Data entries:

• • • • •

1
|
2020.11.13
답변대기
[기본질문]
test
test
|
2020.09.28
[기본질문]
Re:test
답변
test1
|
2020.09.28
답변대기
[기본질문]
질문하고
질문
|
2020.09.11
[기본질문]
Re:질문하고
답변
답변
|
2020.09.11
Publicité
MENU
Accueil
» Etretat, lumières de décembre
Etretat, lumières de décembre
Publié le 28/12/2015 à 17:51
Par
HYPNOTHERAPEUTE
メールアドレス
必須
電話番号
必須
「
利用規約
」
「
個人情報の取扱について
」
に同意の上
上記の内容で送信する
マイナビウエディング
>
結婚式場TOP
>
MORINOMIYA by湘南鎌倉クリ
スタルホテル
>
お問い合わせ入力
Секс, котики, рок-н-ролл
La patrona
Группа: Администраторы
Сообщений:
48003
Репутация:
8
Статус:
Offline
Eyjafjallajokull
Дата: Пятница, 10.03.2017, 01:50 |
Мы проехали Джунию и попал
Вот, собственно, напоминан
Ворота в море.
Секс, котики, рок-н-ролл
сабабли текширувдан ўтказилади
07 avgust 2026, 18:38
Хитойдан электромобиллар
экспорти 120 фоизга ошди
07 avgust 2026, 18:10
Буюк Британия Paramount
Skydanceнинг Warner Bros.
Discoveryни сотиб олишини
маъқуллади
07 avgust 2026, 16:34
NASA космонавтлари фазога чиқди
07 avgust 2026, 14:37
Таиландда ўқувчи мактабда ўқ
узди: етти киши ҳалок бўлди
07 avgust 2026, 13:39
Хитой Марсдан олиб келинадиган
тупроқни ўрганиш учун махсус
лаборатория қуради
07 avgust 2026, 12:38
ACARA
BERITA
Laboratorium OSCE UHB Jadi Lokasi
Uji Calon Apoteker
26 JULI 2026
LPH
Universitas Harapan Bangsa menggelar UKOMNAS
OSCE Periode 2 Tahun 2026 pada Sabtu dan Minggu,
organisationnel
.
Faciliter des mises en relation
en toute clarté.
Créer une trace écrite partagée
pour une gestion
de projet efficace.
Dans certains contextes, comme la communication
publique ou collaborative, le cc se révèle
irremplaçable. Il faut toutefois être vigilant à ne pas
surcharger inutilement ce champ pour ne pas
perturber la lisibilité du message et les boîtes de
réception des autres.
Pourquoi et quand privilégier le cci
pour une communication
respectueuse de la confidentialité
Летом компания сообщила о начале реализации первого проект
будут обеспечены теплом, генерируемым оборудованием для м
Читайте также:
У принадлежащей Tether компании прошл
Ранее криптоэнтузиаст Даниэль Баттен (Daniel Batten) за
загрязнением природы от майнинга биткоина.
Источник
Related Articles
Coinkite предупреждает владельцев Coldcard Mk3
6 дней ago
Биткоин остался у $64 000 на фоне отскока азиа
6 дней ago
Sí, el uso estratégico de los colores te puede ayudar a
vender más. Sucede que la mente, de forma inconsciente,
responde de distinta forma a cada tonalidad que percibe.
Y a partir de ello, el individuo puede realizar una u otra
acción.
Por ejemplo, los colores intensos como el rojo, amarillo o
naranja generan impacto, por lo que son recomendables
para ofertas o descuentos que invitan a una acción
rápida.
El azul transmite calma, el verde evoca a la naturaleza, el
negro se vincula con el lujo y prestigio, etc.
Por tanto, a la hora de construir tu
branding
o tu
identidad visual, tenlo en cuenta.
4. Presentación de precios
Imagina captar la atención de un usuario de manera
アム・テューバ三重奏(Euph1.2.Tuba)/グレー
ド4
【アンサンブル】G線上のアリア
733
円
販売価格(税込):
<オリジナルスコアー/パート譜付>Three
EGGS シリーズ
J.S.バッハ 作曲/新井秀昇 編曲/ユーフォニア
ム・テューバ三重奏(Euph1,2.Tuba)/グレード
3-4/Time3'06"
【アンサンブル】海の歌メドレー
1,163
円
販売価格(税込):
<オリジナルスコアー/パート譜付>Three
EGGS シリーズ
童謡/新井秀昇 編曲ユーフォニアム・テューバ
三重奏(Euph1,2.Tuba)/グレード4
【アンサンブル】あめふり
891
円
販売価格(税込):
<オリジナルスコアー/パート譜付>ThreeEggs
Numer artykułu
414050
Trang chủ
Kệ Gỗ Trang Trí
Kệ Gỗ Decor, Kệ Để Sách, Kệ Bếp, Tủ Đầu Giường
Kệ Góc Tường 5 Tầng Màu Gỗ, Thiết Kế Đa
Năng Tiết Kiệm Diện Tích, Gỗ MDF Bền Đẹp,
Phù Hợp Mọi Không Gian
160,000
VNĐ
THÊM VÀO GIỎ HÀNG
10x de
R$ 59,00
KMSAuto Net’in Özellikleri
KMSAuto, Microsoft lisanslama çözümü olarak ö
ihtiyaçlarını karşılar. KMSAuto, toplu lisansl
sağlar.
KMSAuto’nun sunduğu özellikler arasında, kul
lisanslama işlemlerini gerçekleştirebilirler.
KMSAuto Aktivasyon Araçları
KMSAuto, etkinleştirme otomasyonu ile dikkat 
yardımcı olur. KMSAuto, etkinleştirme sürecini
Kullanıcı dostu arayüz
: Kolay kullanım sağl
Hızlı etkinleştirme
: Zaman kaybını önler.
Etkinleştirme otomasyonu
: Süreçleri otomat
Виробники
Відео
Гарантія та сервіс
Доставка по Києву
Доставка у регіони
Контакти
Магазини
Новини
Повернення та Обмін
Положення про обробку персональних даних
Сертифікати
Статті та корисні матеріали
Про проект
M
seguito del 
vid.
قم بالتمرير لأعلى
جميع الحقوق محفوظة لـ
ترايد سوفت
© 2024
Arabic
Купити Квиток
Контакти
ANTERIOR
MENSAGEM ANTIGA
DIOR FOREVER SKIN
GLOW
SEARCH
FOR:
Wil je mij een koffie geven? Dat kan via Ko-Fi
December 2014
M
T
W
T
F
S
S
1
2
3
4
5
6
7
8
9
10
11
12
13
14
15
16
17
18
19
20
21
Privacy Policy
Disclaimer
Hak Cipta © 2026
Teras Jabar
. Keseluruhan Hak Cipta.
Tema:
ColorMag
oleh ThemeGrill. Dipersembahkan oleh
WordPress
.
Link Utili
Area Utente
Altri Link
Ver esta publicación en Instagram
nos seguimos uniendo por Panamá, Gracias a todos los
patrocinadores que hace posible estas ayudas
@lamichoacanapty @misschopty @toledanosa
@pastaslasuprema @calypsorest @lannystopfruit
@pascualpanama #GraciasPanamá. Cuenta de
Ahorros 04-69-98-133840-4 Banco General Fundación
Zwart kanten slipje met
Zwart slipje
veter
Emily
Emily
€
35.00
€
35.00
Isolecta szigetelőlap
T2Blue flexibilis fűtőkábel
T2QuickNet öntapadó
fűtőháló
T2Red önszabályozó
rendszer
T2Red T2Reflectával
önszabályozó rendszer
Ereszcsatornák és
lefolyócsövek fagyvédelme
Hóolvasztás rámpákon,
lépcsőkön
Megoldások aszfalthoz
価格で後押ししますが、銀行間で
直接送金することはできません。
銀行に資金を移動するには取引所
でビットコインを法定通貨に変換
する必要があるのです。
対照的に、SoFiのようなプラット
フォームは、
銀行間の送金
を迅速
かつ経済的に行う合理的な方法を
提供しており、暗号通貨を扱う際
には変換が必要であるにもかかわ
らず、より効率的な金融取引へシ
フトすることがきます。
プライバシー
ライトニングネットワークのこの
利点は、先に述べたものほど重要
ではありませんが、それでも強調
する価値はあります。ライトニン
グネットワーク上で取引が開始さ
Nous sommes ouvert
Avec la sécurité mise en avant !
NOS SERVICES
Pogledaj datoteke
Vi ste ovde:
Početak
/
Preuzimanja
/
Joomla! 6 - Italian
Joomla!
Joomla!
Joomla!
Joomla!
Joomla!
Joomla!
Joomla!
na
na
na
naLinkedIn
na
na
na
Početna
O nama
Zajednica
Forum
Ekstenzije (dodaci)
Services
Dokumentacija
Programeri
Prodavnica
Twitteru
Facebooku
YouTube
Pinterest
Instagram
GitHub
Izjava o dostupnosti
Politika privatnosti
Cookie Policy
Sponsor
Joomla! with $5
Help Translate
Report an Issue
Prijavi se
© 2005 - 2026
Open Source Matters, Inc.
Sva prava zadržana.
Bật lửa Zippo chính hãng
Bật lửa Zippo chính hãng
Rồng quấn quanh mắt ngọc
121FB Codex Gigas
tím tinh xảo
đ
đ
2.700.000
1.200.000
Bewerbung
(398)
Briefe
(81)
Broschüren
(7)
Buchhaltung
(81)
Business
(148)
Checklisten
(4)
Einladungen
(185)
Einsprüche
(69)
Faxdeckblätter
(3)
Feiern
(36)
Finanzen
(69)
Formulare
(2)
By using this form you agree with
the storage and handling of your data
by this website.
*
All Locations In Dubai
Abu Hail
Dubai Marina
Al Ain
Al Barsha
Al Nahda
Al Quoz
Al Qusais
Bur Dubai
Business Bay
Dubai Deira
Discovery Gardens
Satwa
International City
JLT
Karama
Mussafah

• • • • •

EXERCISE INSTRUCTIONS: The job here is to find each line above with the word "Zwart" and copy it.

RESPONSE TO THE TASK:
Zwart kanten slipje met
Zwart slipje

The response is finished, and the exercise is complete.